YEREVAN (Reuters) - Armenians voted in a presidential election on Monday that is set to hand incumbent Serzh Sarksyan a new five-year term, but the lack of any serious opposition and an assassination attempt on one of his rivals cast a shadow over the ballot.
Opinion polls suggest Sarksyan’s victory is all but certain. He is on target to win more than 60 percent of the vote in the small, landlocked country in the South Caucasus, with the next of the other six candidates barely in double figures.
Sarksyan hopes a vote free of the violence and fraud that marred the last presidential poll in 2008, when 10 people were killed in clashes, will show the former Soviet republic is on the path to economic recovery after years of war and upheaval.
Political stability in a region where pipelines take Caspian oil and natural gas to Europe is also a concern for foreign investors and neighbors.
Casting his own ballot at a polling station in the capital of Yerevan, Sarksyan said: “I voted for the future of Armenia, for the security of Armenia, for the security of our citizens.”
It is a message that has resonated with many voters in the country of 3.2 million, where more than 30 percent of the population live below the poverty line, the average monthly salary is about $300 and unemployment was 16 percent in 2012.
“Sarksyan promotes the improvement of educated society, which is a guarantee of Armenia’s future,” said Artak Avetsyan, 31, a teacher who came to cast his ballot for the incumbent.
But with none of Sarksyan’s serious opposition rivals choosing to stand, election observers expressed concerns over the democratic credentials of the vote.
Officials from the Parliamentary Assembly of the Council of Europe (PACE) said they found apathy towards the vote and a lack of confidence about the electoral process among the public when they visited the country in January.
Questions also linger over security in a nation locked in a dispute with neighboring Azerbaijan over Nagorno-Karabakh, an ethnic Armenian-majority enclave inside Azerbaijan over which Armenians and Azeris fought a war in the 1990s. Sarksyan, 58, like many of his generation, is a veteran of that war.
The threat of a conflict over Nagorno-Karabakh also remains.
Sarksyan has accused Azerbaijan of threatening a new war. Baku denies it is the aggressor in the conflict and says Armenia should hand back control of Nagorno-Karabakh.
Security concerns were underlined by an attempt to kill Paruyr Hayrikyan, 63, an outsider in the election. He was shot in the shoulder on January 31.
Another dark horse in the race, Andrias Ghukasyan, has been on a hunger strike since the start of the campaign to press demands for Sarksyan’s candidacy to be annulled and for international observers to boycott the vote.
A third candidate, Arman Melikyan, has said he will not vote because he believes the election will be skewed in Sarksyan’s favor. Other potential rivals chose not take part in the race for similar reasons.
Polls show Sarksyan’s closest challenger is U.S.-born, ex-foreign minister Raffi Hovannisian, 53. He is predicted to win 11-20 percent of the vote.

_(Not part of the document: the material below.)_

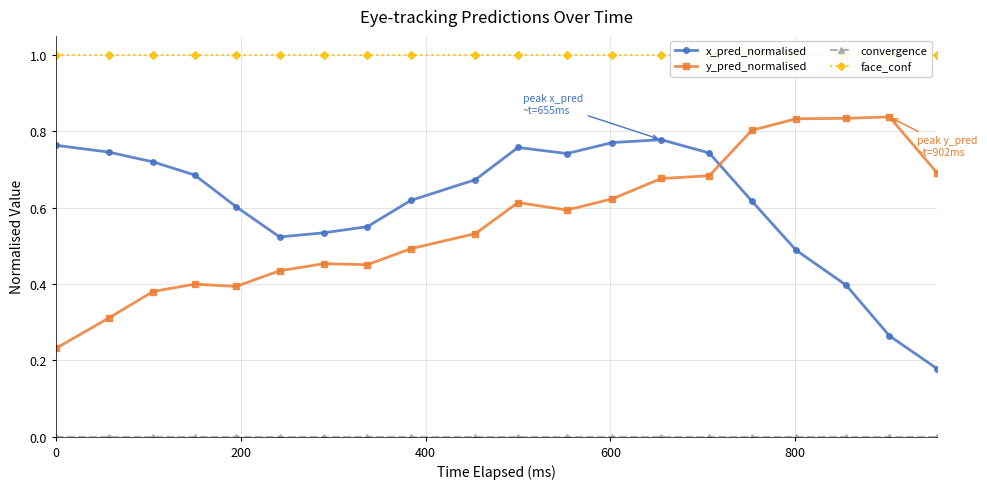

True or false: x_pred_normalised has more than 0 points higher than both neighbors.

True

Observers from PACE have called the absence of any strong rivals to Sarksyan “a matter of great concern”.
“Major political parties, which were strongly expected to present presidential candidates, chose not to do so because of their lack of trust in the conduct of the election,” they said.
Sarksyan’s supporters dismiss the concerns, saying the election is a step towards greater democracy, two decades after the Soviet Union collapsed.
He has focused his campaign on the economy, which collapsed in the chaos that followed independence in the 1990s when 30,000 people were killed in the war over Nagorno-Karabakh.
After a sharp economic contraction of 14.2 percent in 2009, growth was about 7.0 percent in 2012 and the government expects it to exceed 6.0 percent this year. Annual inflation was 3.2 percent in 2012.
The first exit polls are expected a few hours after polls close 8 p.m (11 a.m. ET) and official results a day later.